(Saved data entries)
+++
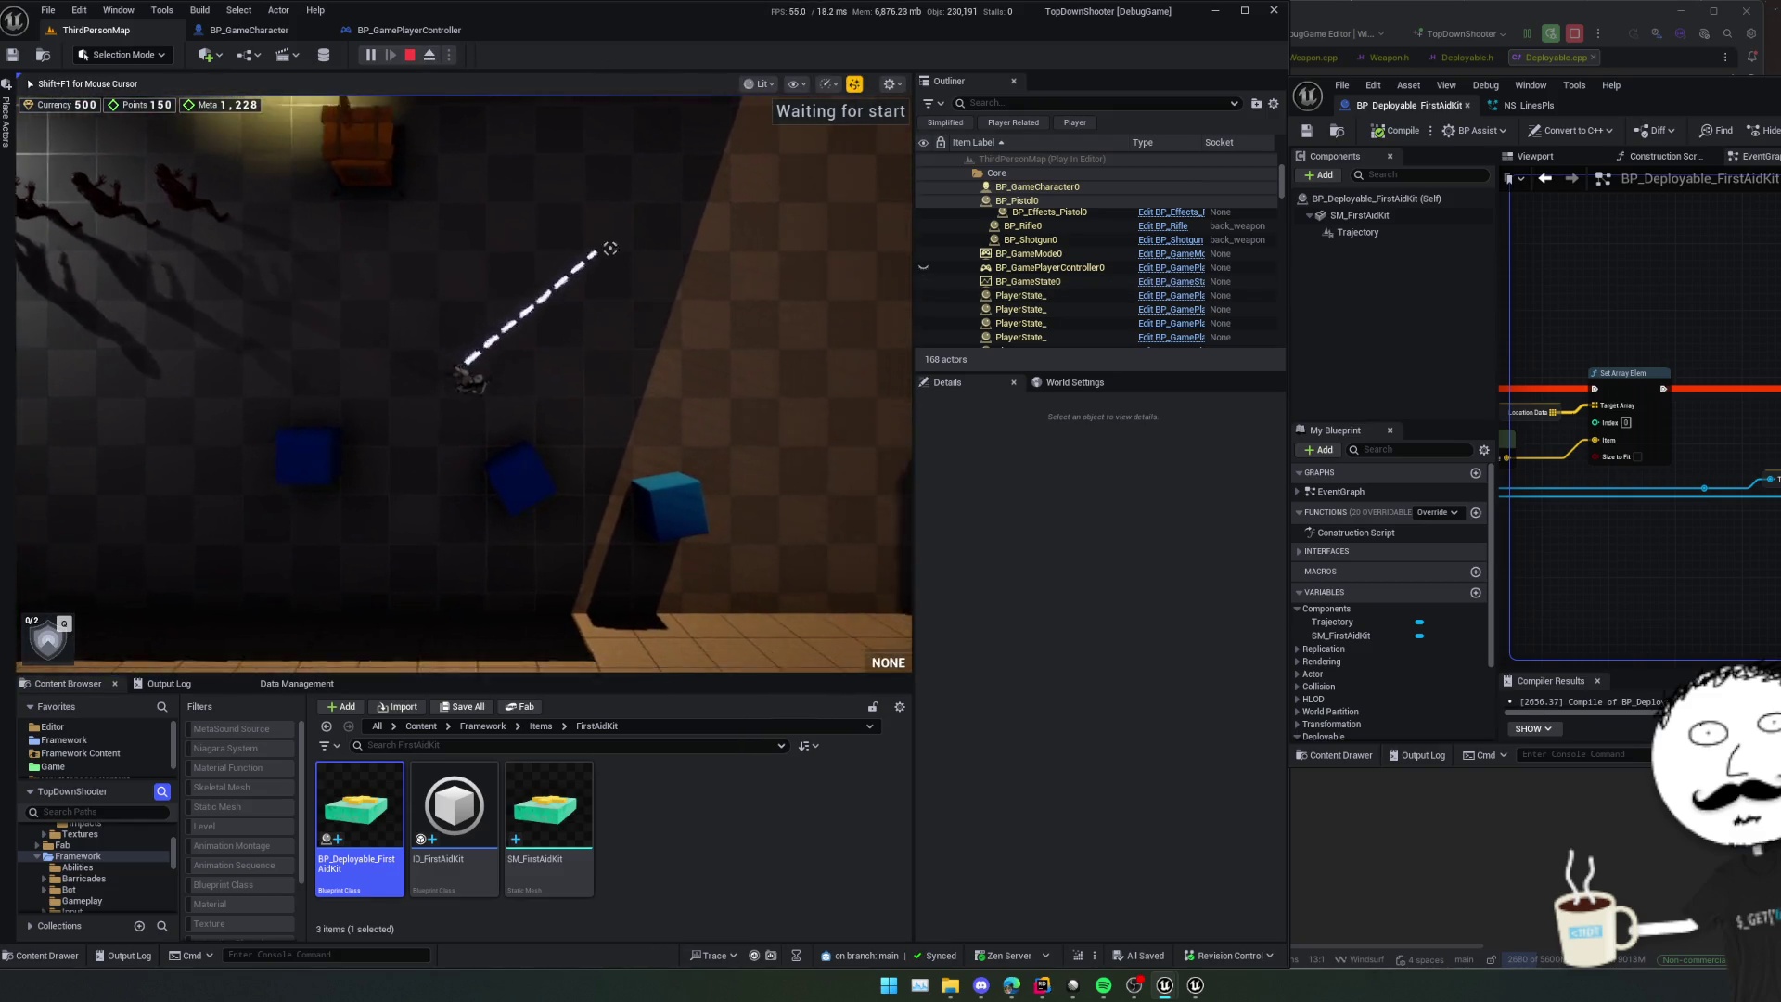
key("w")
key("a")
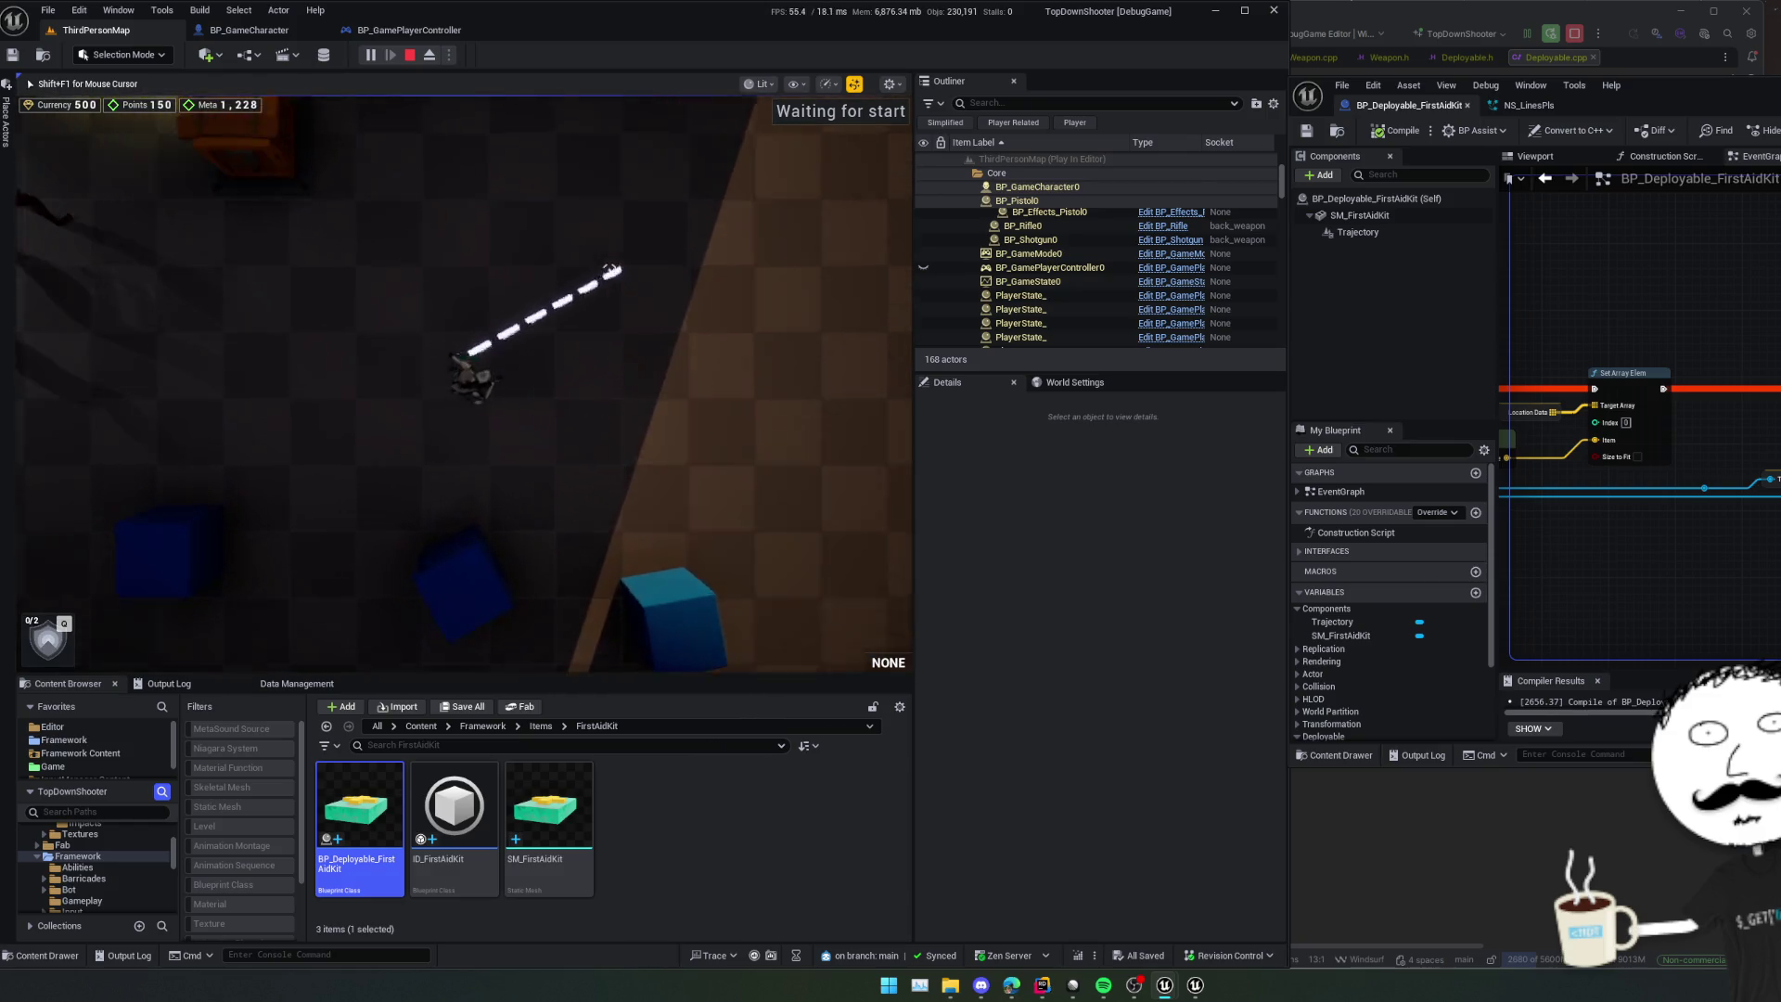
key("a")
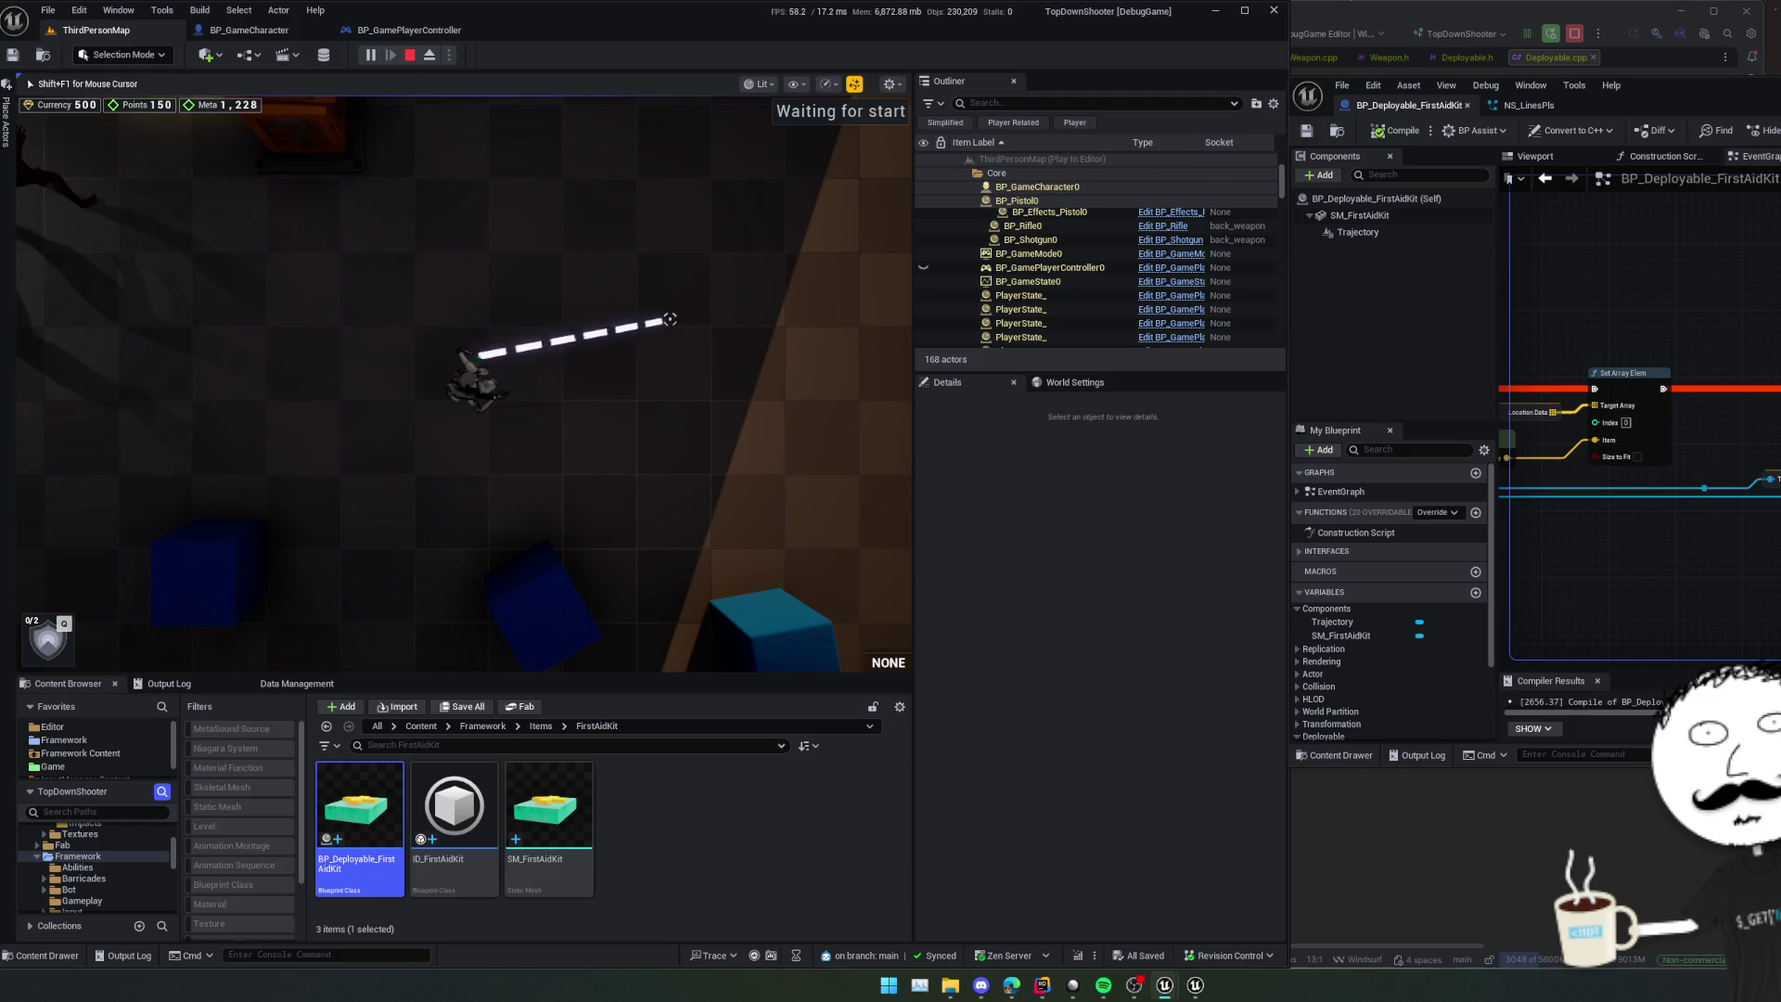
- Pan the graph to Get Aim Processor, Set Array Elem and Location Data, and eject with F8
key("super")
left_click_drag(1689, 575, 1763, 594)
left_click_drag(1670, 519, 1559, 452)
+++
### Brief
Where an entry contains an image, skip the image and write out the rest exactly.

### Result below
key("w")
key("a")
key("a")
- Pan the graph to Get Aim Processor, Set Array Elem and Location Data, and eject with F8
key("super")
left_click_drag(1689, 575, 1763, 594)
left_click_drag(1670, 519, 1559, 452)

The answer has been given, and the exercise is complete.